** Start Records shown **
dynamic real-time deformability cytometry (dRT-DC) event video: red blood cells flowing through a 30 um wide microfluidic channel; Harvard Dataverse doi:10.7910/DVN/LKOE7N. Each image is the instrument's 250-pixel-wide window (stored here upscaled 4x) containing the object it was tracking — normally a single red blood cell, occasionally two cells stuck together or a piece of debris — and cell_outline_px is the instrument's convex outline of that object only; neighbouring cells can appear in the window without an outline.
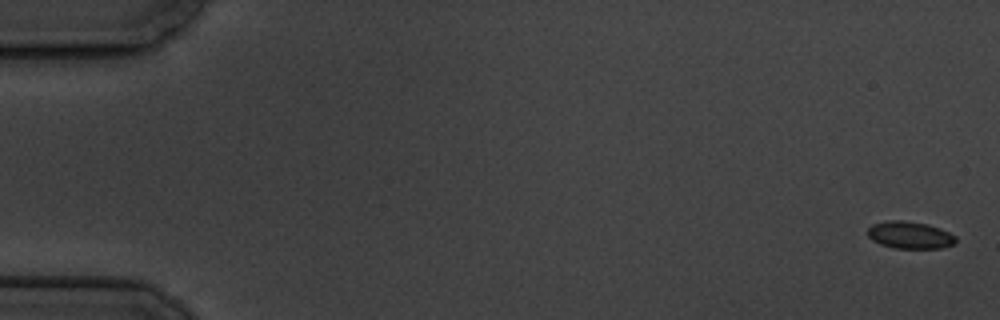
{"species": "common noctule bat (a hibernating species)", "species_latin": "Nyctalus noctula", "temperature_condition": "cold", "stored_images_in_passage": 6, "camera_frame_rate_fps": 3000, "um_per_image_px": 0.085, "animal": {"sex": "male", "body_mass_g": 19.5, "forearm_length_mm": 54.6}, "frame": {"image": 1, "passage_image": 1, "time_ms": 0.0, "image_size_px": [1000, 320], "cell_outline_px": [[956, 240], [952, 244], [940, 248], [896, 248], [880, 244], [872, 240], [868, 236], [868, 228], [872, 224], [888, 220], [904, 220], [928, 224], [940, 228], [956, 236]], "centroid_in_image_um": [77.32, 19.97], "position_along_channel_um": 7.7, "area_um2": 13.93}}
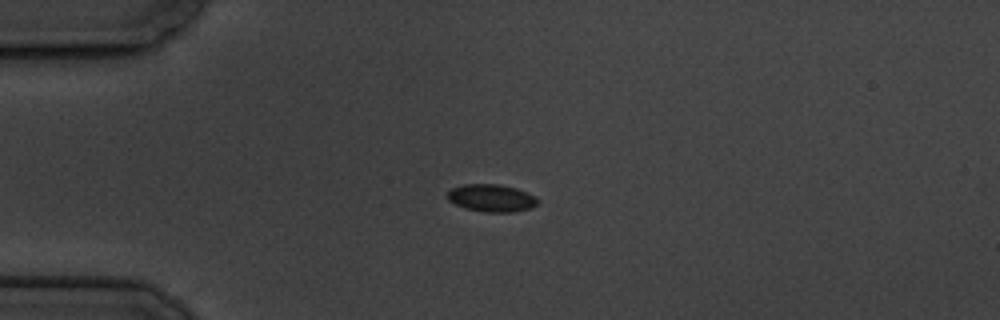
{"frame": {"image": 2, "passage_image": 5, "time_ms": 4.667, "image_size_px": [1000, 320], "cell_outline_px": [[540, 200], [536, 204], [528, 208], [512, 212], [488, 212], [468, 208], [456, 204], [448, 200], [448, 192], [452, 188], [464, 184], [500, 184], [516, 188], [536, 196]], "centroid_in_image_um": [41.8, 16.81], "position_along_channel_um": 43.2, "area_um2": 14.22}}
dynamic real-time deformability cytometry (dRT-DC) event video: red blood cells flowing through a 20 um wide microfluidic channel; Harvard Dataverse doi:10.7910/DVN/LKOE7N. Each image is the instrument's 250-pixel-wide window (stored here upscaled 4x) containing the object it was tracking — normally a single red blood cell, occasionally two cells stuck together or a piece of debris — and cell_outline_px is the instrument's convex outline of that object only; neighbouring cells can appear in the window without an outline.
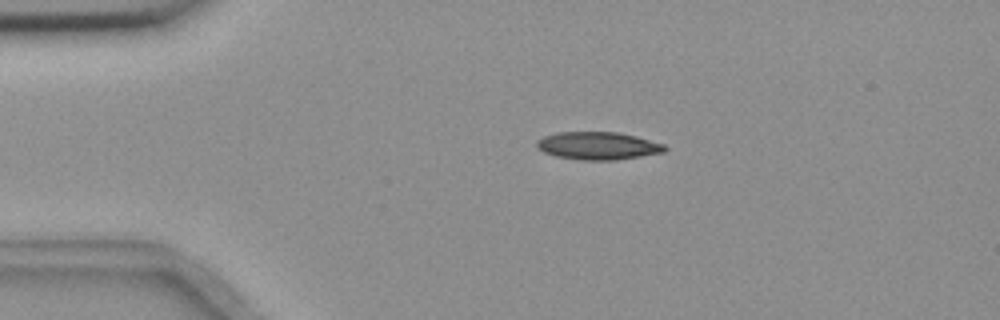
{"species": "common noctule bat (a hibernating species)", "species_latin": "Nyctalus noctula", "temperature_condition": "room temperature", "stored_images_in_passage": 55, "camera_frame_rate_fps": 3000, "um_per_image_px": 0.085, "animal": {"sex": "female", "body_mass_g": 18.4}, "frame": {"image": 1, "passage_image": 11, "time_ms": 3.333, "image_size_px": [1000, 320], "cell_outline_px": [[668, 148], [664, 152], [616, 160], [580, 160], [556, 156], [544, 152], [536, 148], [536, 140], [544, 136], [556, 132], [616, 132], [636, 136], [664, 144]], "centroid_in_image_um": [50.8, 12.39], "position_along_channel_um": 34.2, "area_um2": 20.75}}
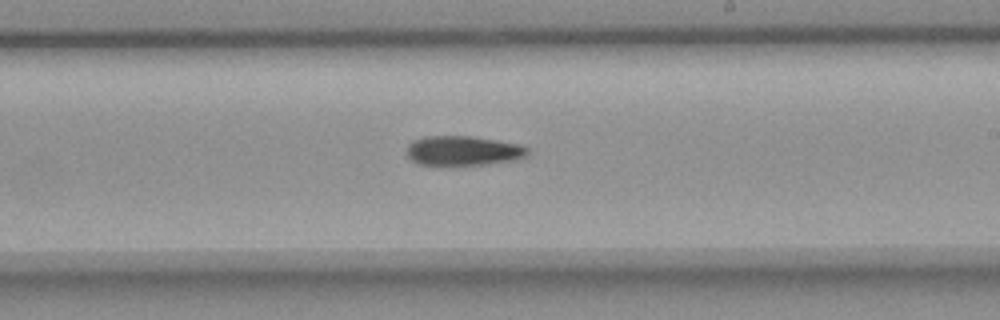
** End Records shown **
### The task
Please retype the lines from the one that contains "through a 20" to the final line of the records, both included, exactly as written and without any pictures.

### Finished exercise
dynamic real-time deformability cytometry (dRT-DC) event video: red blood cells flowing through a 20 um wide microfluidic channel; Harvard Dataverse doi:10.7910/DVN/LKOE7N. Each image is the instrument's 250-pixel-wide window (stored here upscaled 4x) containing the object it was tracking — normally a single red blood cell, occasionally two cells stuck together or a piece of debris — and cell_outline_px is the instrument's convex outline of that object only; neighbouring cells can appear in the window without an outline.
{"species": "common noctule bat (a hibernating species)", "species_latin": "Nyctalus noctula", "temperature_condition": "room temperature", "stored_images_in_passage": 55, "camera_frame_rate_fps": 3000, "um_per_image_px": 0.085, "animal": {"sex": "female", "body_mass_g": 18.4}, "frame": {"image": 1, "passage_image": 11, "time_ms": 3.333, "image_size_px": [1000, 320], "cell_outline_px": [[668, 148], [664, 152], [616, 160], [580, 160], [556, 156], [544, 152], [536, 148], [536, 140], [544, 136], [556, 132], [616, 132], [636, 136], [664, 144]], "centroid_in_image_um": [50.8, 12.39], "position_along_channel_um": 34.2, "area_um2": 20.75}}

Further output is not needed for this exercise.